In the wake of the riot on Capitol Hill Wednesday afternoon, Republicans from all corners of the party have been stepping up to collectively condemn the violence and give analysis about the future of the GOP. In a sobering op-ed for The Wall Street Journal, political strategist Karl Rove simply said that the Republican Party is now in disarray.
“President Trump may have been correct at his Monday rally when he said of Georgia Republican Sens. David Perdue and Kelly Loeffler: ‘If they win I’ll get no credit, and if they lose they’re going to blame Trump.’ But Tuesday’s election and Wednesday’s mob assault on Congress were stark examples of the destructive reactions the president can generate,” wrote Rove.
As a number of Republicans have pointed out since the November election, Democrats gained in one major, key demographic: suburbanites, whom they’ve attracted, increasingly, since 2016
“One Trump effect was felt in Atlanta’s suburbs. In Clayton County in November, Democrat Jon Ossoff had a 71-point lead; on Tuesday it was 77. In DeKalb Mr. Ossoff led by 64 points in November; on Tuesday he led by 67,” he wrote. “In Gwinnett he led by 16 points in November and 20 on Tuesday. In Fulton, the state’s most populous county, Mr. Ossoff’s November lead was 41.6 points; on Tuesday, 43 points. These were enough to erase Mr. Perdue’s 88,000 vote lead in November and propel Mr. Ossoff to a narrow victory.”
“Mr. Trump tried to turn out his rural Georgia supporters, but the results were uneven and insufficient. Take the 14th Congressional District, which the president visited Monday. In November it had roughly 328,000 voters turn out; on Tuesday only 282,000 voted there, though there are several thousand ballots still outstanding,” he continued. “A key factor was the decision by many independents and soft Republicans to vote Democrat—largely, it appears, in response to Mr. Trump’s actions since the presidential election. These helped Democrats make the race about Mr. Trump and undermined GOP efforts to highlight the Democratic candidates’ left-wing views and present a Republican Senate as a check on Democrats in Washington.”

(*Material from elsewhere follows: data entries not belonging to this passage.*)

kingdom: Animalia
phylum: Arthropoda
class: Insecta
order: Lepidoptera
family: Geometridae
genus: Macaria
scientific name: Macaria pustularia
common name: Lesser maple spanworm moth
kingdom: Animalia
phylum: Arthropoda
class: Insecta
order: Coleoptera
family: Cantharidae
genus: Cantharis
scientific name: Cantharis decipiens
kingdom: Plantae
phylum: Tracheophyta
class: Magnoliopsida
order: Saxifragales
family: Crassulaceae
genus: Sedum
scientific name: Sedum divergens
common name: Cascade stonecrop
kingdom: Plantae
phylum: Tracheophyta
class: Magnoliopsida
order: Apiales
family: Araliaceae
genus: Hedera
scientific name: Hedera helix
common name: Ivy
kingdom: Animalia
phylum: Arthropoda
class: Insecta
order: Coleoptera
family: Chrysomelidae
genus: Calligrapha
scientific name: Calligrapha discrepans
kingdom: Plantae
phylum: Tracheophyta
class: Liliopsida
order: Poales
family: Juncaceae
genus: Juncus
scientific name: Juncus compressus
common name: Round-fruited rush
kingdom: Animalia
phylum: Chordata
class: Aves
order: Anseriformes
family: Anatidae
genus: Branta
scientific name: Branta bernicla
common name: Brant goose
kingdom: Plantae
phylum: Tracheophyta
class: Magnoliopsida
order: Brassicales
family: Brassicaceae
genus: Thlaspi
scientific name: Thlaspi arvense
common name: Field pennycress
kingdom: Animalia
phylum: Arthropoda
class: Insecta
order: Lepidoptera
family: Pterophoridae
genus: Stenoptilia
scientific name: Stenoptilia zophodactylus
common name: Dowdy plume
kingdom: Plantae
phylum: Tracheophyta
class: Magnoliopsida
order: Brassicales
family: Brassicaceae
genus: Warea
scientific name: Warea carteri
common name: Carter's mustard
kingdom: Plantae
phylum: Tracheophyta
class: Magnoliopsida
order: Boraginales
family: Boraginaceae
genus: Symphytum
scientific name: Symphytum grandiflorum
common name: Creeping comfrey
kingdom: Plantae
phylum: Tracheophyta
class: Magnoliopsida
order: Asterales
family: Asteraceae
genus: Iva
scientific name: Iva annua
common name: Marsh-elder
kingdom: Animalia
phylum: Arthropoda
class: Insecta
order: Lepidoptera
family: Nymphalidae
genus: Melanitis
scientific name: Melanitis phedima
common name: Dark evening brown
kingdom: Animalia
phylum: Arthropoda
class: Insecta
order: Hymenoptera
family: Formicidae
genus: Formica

After criticizing Trump for his claims of a stolen election amid the Georgia run-off campaign, Rove did correctly turn his eye at Democrats for the precedent they set by questioning previous Electoral College results.
“As Democrats ride their high horses about Wednesday’s congressional fiasco, it’s worth recalling that they’ve also challenged Electoral College results. In 2001 the House Democrats’ effort fizzled on the floor when they failed to recruit the necessary senator to force a debate,” he wrote. “These weren’t backbenchers: One, John Conyers, was later Judiciary Committee chair and another, Maxine Waters, had been Congressional Black Caucus chair. Then in 2005, as wild rumors swirled over President George W. Bush’s 118,601-vote Ohio win—including that I’d ordered a would-be whistleblower murdered—House members got their raucous debate after being joined by California Sen. Barbara Boxer.”
That said, Rove noted that never has a sitting president actively incited “a crowd to shut down the Congress as it received the Electoral College results.”
“It’s a mess. The GOP is bitterly split, Democrats will control the presidency, Senate and House, and 34% of Americans wrongly believe the election was rigged,” he concluded. “The Trump presidency is ending with his followers violently shutting down the Capitol. Helluva way to start 2021.”